**TASK OBJECTIVE:**
Copy the data below exactly.
'''
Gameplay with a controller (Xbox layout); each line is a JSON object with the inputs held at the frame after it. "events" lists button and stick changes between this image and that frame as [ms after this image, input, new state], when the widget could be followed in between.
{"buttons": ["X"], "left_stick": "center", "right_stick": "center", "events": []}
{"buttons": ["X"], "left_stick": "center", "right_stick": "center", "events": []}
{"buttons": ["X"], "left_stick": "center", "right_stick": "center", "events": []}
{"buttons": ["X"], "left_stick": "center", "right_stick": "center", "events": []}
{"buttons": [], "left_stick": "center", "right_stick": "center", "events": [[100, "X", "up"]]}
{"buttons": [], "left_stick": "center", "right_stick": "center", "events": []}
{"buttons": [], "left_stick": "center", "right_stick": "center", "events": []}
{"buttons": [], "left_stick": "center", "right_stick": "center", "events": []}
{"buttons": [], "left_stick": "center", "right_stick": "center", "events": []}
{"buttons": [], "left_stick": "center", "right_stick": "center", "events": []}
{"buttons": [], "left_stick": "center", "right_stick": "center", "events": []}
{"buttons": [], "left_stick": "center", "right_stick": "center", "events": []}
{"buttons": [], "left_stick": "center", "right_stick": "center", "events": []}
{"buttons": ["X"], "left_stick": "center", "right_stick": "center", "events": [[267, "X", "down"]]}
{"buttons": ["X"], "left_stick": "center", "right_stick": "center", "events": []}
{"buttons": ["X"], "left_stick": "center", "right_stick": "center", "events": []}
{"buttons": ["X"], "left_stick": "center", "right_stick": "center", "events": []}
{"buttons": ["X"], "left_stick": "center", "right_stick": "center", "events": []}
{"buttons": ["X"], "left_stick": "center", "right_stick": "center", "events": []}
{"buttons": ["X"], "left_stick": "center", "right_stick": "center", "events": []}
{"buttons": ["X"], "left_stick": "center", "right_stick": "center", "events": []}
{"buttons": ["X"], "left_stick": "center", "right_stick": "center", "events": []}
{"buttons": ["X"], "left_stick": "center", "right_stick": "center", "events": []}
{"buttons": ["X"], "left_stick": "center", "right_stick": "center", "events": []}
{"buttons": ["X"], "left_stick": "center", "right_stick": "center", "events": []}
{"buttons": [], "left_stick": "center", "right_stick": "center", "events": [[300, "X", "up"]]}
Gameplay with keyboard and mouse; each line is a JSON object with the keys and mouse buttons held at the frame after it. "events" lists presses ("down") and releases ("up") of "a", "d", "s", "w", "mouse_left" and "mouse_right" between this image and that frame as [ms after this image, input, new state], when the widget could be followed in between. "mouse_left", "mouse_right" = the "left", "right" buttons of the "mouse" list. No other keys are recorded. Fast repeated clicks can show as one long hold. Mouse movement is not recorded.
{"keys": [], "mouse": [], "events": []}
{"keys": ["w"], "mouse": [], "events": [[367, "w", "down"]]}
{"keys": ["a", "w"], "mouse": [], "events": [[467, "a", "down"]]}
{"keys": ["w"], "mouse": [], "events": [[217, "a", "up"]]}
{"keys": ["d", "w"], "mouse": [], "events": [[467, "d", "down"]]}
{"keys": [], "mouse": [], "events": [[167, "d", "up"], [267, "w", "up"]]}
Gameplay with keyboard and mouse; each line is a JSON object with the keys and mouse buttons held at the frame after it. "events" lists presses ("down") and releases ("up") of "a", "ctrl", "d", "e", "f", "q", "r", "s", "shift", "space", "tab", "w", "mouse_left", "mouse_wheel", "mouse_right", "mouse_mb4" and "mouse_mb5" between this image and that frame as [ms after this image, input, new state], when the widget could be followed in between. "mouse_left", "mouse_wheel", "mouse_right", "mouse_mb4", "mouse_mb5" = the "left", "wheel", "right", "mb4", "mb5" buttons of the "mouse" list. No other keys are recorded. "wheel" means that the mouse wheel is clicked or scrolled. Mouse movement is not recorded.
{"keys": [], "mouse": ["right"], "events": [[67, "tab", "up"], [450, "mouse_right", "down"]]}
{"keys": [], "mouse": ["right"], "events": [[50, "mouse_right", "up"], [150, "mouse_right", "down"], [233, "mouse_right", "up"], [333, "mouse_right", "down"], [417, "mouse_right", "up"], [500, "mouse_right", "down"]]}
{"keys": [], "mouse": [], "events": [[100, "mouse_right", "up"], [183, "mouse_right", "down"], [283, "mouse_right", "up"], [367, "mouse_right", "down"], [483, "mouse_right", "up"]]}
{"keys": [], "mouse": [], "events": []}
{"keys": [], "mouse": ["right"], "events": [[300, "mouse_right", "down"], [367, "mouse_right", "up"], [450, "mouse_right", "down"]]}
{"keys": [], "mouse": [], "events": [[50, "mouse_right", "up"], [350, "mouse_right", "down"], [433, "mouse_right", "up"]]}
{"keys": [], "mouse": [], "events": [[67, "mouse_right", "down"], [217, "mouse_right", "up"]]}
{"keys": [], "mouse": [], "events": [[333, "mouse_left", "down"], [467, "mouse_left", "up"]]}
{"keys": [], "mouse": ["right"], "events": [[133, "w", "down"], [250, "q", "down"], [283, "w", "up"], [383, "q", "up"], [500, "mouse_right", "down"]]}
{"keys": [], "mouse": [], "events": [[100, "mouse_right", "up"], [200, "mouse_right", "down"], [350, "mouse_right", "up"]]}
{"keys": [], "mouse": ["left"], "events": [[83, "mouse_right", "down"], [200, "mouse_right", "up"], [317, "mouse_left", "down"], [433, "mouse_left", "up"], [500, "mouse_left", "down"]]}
'''
**PROBLEM SOLUTION:**
Gameplay with a controller (Xbox layout); each line is a JSON object with the inputs held at the frame after it. "events" lists button and stick changes between this image and that frame as [ms after this image, input, new state], when the widget could be followed in between.
{"buttons": ["X"], "left_stick": "center", "right_stick": "center", "events": []}
{"buttons": ["X"], "left_stick": "center", "right_stick": "center", "events": []}
{"buttons": ["X"], "left_stick": "center", "right_stick": "center", "events": []}
{"buttons": ["X"], "left_stick": "center", "right_stick": "center", "events": []}
{"buttons": [], "left_stick": "center", "right_stick": "center", "events": [[100, "X", "up"]]}
{"buttons": [], "left_stick": "center", "right_stick": "center", "events": []}
{"buttons": [], "left_stick": "center", "right_stick": "center", "events": []}
{"buttons": [], "left_stick": "center", "right_stick": "center", "events": []}
{"buttons": [], "left_stick": "center", "right_stick": "center", "events": []}
{"buttons": [], "left_stick": "center", "right_stick": "center", "events": []}
{"buttons": [], "left_stick": "center", "right_stick": "center", "events": []}
{"buttons": [], "left_stick": "center", "right_stick": "center", "events": []}
{"buttons": [], "left_stick": "center", "right_stick": "center", "events": []}
{"buttons": ["X"], "left_stick": "center", "right_stick": "center", "events": [[267, "X", "down"]]}
{"buttons": ["X"], "left_stick": "center", "right_stick": "center", "events": []}
{"buttons": ["X"], "left_stick": "center", "right_stick": "center", "events": []}
{"buttons": ["X"], "left_stick": "center", "right_stick": "center", "events": []}
{"buttons": ["X"], "left_stick": "center", "right_stick": "center", "events": []}
{"buttons": ["X"], "left_stick": "center", "right_stick": "center", "events": []}
{"buttons": ["X"], "left_stick": "center", "right_stick": "center", "events": []}
{"buttons": ["X"], "left_stick": "center", "right_stick": "center", "events": []}
{"buttons": ["X"], "left_stick": "center", "right_stick": "center", "events": []}
{"buttons": ["X"], "left_stick": "center", "right_stick": "center", "events": []}
{"buttons": ["X"], "left_stick": "center", "right_stick": "center", "events": []}
{"buttons": ["X"], "left_stick": "center", "right_stick": "center", "events": []}
{"buttons": [], "left_stick": "center", "right_stick": "center", "events": [[300, "X", "up"]]}
Gameplay with keyboard and mouse; each line is a JSON object with the keys and mouse buttons held at the frame after it. "events" lists presses ("down") and releases ("up") of "a", "d", "s", "w", "mouse_left" and "mouse_right" between this image and that frame as [ms after this image, input, new state], when the widget could be followed in between. "mouse_left", "mouse_right" = the "left", "right" buttons of the "mouse" list. No other keys are recorded. Fast repeated clicks can show as one long hold. Mouse movement is not recorded.
{"keys": [], "mouse": [], "events": []}
{"keys": ["w"], "mouse": [], "events": [[367, "w", "down"]]}
{"keys": ["a", "w"], "mouse": [], "events": [[467, "a", "down"]]}
{"keys": ["w"], "mouse": [], "events": [[217, "a", "up"]]}
{"keys": ["d", "w"], "mouse": [], "events": [[467, "d", "down"]]}
{"keys": [], "mouse": [], "events": [[167, "d", "up"], [267, "w", "up"]]}
Gameplay with keyboard and mouse; each line is a JSON object with the keys and mouse buttons held at the frame after it. "events" lists presses ("down") and releases ("up") of "a", "ctrl", "d", "e", "f", "q", "r", "s", "shift", "space", "tab", "w", "mouse_left", "mouse_wheel", "mouse_right", "mouse_mb4" and "mouse_mb5" between this image and that frame as [ms after this image, input, new state], when the widget could be followed in between. "mouse_left", "mouse_wheel", "mouse_right", "mouse_mb4", "mouse_mb5" = the "left", "wheel", "right", "mb4", "mb5" buttons of the "mouse" list. No other keys are recorded. "wheel" means that the mouse wheel is clicked or scrolled. Mouse movement is not recorded.
{"keys": [], "mouse": ["right"], "events": [[67, "tab", "up"], [450, "mouse_right", "down"]]}
{"keys": [], "mouse": ["right"], "events": [[50, "mouse_right", "up"], [150, "mouse_right", "down"], [233, "mouse_right", "up"], [333, "mouse_right", "down"], [417, "mouse_right", "up"], [500, "mouse_right", "down"]]}
{"keys": [], "mouse": [], "events": [[100, "mouse_right", "up"], [183, "mouse_right", "down"], [283, "mouse_right", "up"], [367, "mouse_right", "down"], [483, "mouse_right", "up"]]}
{"keys": [], "mouse": [], "events": []}
{"keys": [], "mouse": ["right"], "events": [[300, "mouse_right", "down"], [367, "mouse_right", "up"], [450, "mouse_right", "down"]]}
{"keys": [], "mouse": [], "events": [[50, "mouse_right", "up"], [350, "mouse_right", "down"], [433, "mouse_right", "up"]]}
{"keys": [], "mouse": [], "events": [[67, "mouse_right", "down"], [217, "mouse_right", "up"]]}
{"keys": [], "mouse": [], "events": [[333, "mouse_left", "down"], [467, "mouse_left", "up"]]}
{"keys": [], "mouse": ["right"], "events": [[133, "w", "down"], [250, "q", "down"], [283, "w", "up"], [383, "q", "up"], [500, "mouse_right", "down"]]}
{"keys": [], "mouse": [], "events": [[100, "mouse_right", "up"], [200, "mouse_right", "down"], [350, "mouse_right", "up"]]}
{"keys": [], "mouse": ["left"], "events": [[83, "mouse_right", "down"], [200, "mouse_right", "up"], [317, "mouse_left", "down"], [433, "mouse_left", "up"], [500, "mouse_left", "down"]]}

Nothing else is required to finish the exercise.